Exercise brief
Would you set down the data that follows, word for word, without any pictures?

Data items:
※ ※ ※

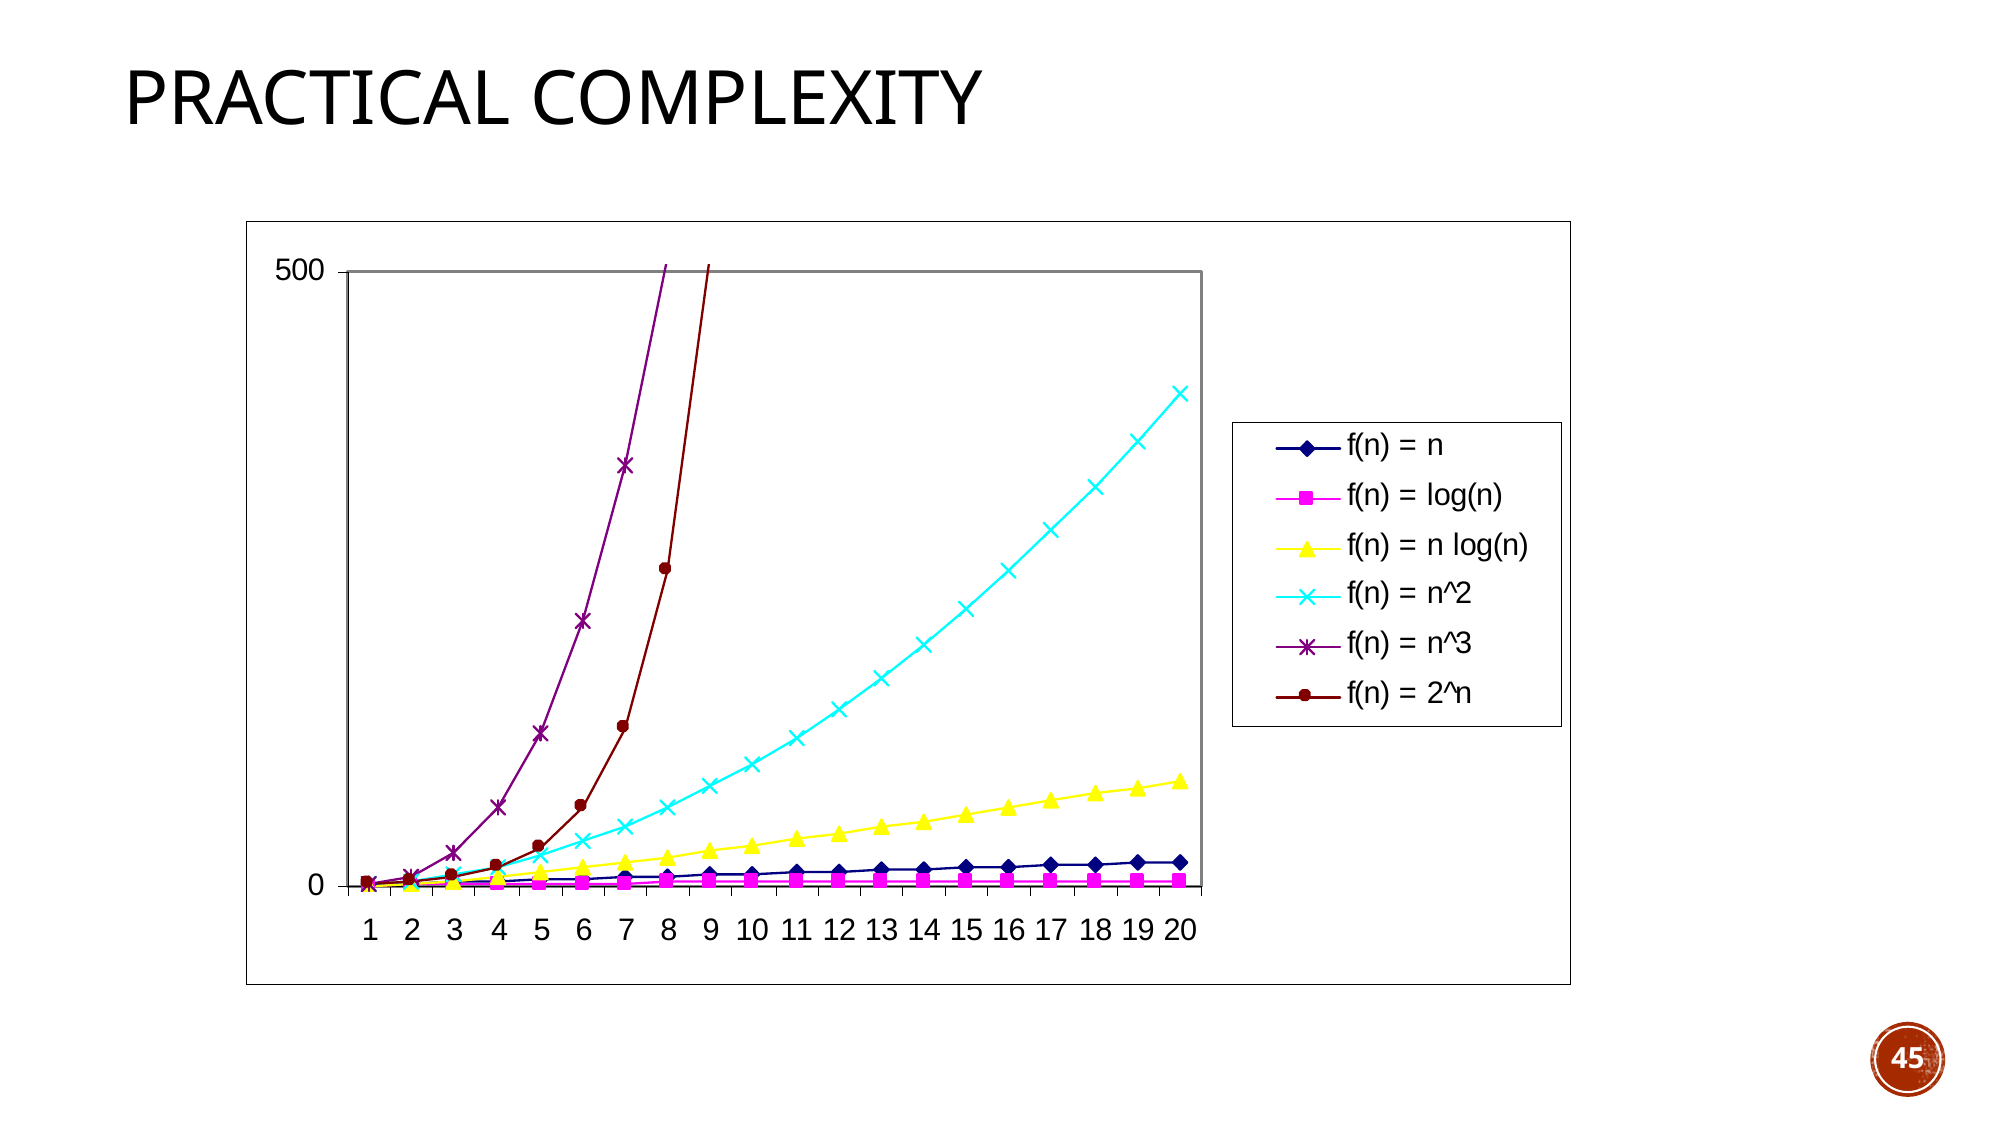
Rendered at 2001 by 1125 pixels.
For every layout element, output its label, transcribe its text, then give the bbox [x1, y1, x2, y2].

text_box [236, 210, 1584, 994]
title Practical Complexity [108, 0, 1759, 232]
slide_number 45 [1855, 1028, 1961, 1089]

※ ※ ※

Solution for this task
Rendered at 2001 by 1125 pixels.
For every layout element, output its label, transcribe its text, then give the bbox [x1, y1, x2, y2].

text_box [236, 210, 1584, 994]
title Practical Complexity [108, 0, 1759, 232]
slide_number 45 [1855, 1028, 1961, 1089]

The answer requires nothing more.